Außer genossenschaftlichen Aufgaben wurden auch Probleme des Stadtteiles Strelitz-Alt behandelt. Hierzu wurden regelmäßige Beratungen mit dem Rat der Stadt (Bürgermeister, Stadtbauamt, Wohnungsamt) abgehalten. In den Jahren 1960 bis 1963 allein 18 Zusammenkünfte, auf denen schwerpunktmäßig folgende Themen behandelt wurden:

  • Wohnungsneubau, Baufreimachung, Entschädigungen, Enttrümmerung
  • Wohnungsvergabe, Rücklaufwohnungen
  • Außenanlagen
  • Zentraler Holzlagerplatz außerhalb der Wohnbereiche, um die Hofflächen von den Holzmieten zu beräumen, damit eine Gestaltung dieser Flächen vorgenommen werden konnte.
  • Wegverbesserung, Straßenbeleuchtung
  • Ladenausbau Lebensmittelzentrale (ehemals Bauerngehöft)
  • Haushaltswaren "1000 kleine Dinge", Ecke Wesenberger Straße
  • Planung eines Kaffees am Alex in Gebäude "Klosterstübel"
  • Garagenkomplex Bachstraße
  • AWG Geschäftsstelle
  • Gestaltung Trümmergelände Ecke Wilhelm-Stolte-Straße/Neubrandenburger Straße in Grünanlage durch AWG-Mitglieder
  • Planung eines Betriebskindergartens mit Hilfe der AWG für Trägerbetriebe
  • Planung einer Verkaufsstelle mit Hilfe der AWG (Wilhelm-Stolte-Straße/Ecke Schulstraße Konsumhalle)

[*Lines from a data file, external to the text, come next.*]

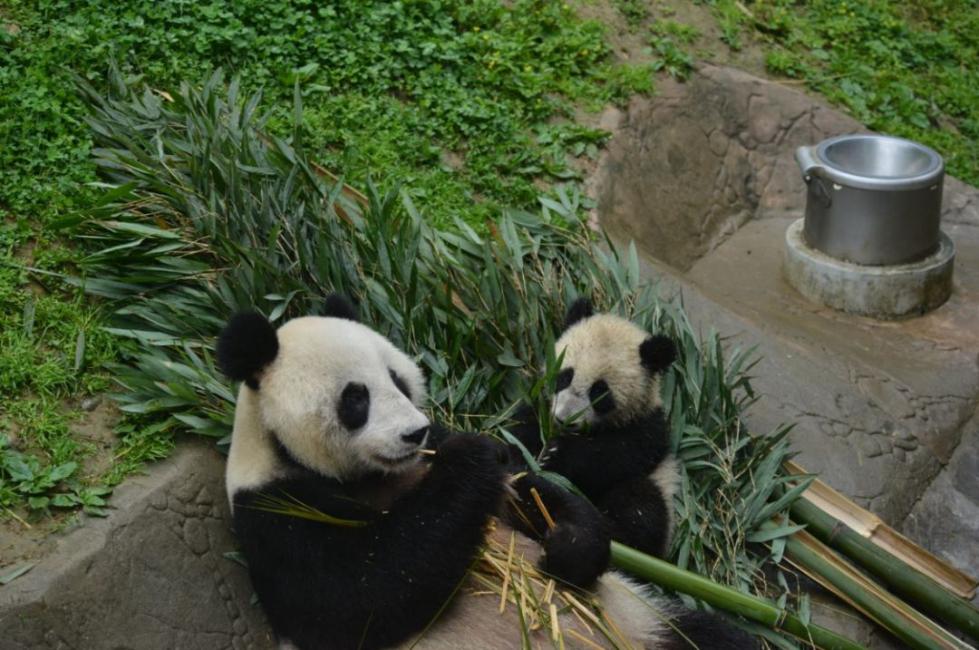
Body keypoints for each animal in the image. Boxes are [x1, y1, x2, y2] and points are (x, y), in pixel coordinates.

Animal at [220, 294, 752, 648]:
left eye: (398, 380)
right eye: (356, 399)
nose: (414, 433)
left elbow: (532, 488)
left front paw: (569, 544)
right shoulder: (275, 513)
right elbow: (362, 593)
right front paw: (470, 461)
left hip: (644, 620)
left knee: (719, 637)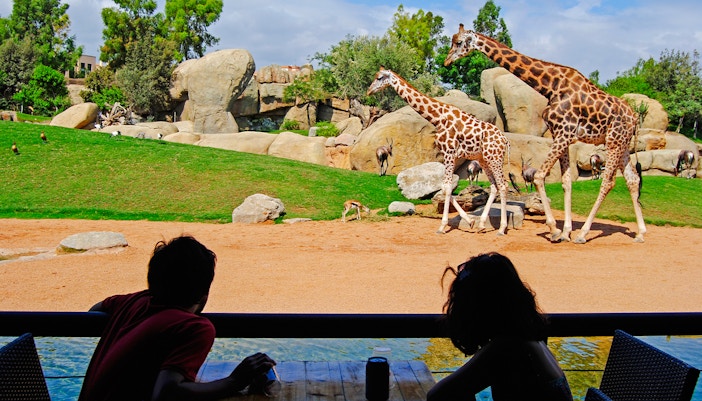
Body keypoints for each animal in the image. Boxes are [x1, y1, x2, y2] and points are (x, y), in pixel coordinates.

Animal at [367, 67, 510, 235]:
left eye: (380, 78)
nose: (369, 91)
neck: (438, 117)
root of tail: (505, 140)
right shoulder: (449, 154)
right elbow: (444, 187)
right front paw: (470, 221)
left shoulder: (449, 152)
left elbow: (447, 187)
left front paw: (442, 226)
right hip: (484, 159)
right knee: (494, 186)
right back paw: (481, 224)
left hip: (495, 158)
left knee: (503, 185)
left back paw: (501, 228)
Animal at [445, 24, 646, 244]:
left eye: (458, 42)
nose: (447, 61)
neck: (551, 86)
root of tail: (634, 119)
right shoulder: (563, 136)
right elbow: (566, 182)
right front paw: (565, 231)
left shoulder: (564, 133)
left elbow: (540, 176)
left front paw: (555, 230)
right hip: (623, 144)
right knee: (633, 180)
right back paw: (640, 233)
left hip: (613, 141)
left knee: (608, 182)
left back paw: (583, 234)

Ab 01.01.1959 wurde für die vorher ehrenamtlich ausgeübte Tätigkeit ein Buchhalter stundenweise eingestellt. Mit Zunahme der Mitgliederzahl und Aufgaben der AWG konnte dann später eine Ganztagskraft beschäftigt werden. Mit dem letzten Bauvorhaben 88 Wohneinheiten in den Jahren 1970/71 wurden die wohnungssuchenden Mitglieder der AWG versorgt. Die Innenstadtbebauung von Strelitz-Alt war damit abgeschlossen und damit auch die Entwicklung der Genossenschaft Strelitz-Alt.

3. Der Zusammenschluss

Protokollauszug vom 6. Dezember 1974 der Vorstände AWG "Ernst Kamieth" Neustrelitz und AWG Strelitz-Alt Neustrelitz 5:

"Seit 2 Jahren wird von den örtlichen Organen alles unternommen, um die beiden AWG und die GWG im Stadtgebiet Neustrelitz zu einer Genossenschaft zusammenzuschließen."

Die Delegiertenkonferenzen der AWG "Ernst Kamieth" Neustrelitz und AWG Strelitz-Alt stimmten dem Zusammenschluss zu einer Arbeiterwohnungsbaugenossenschaft in der Stadt Neustrelitz zu.

Am 01.01.1975 begann die gemeinsame Arbeit beider Vorstände. Der Name AWG "Ernst Kamieth" wurde nach dem Zusammenschluss bis 1991 beibehalten.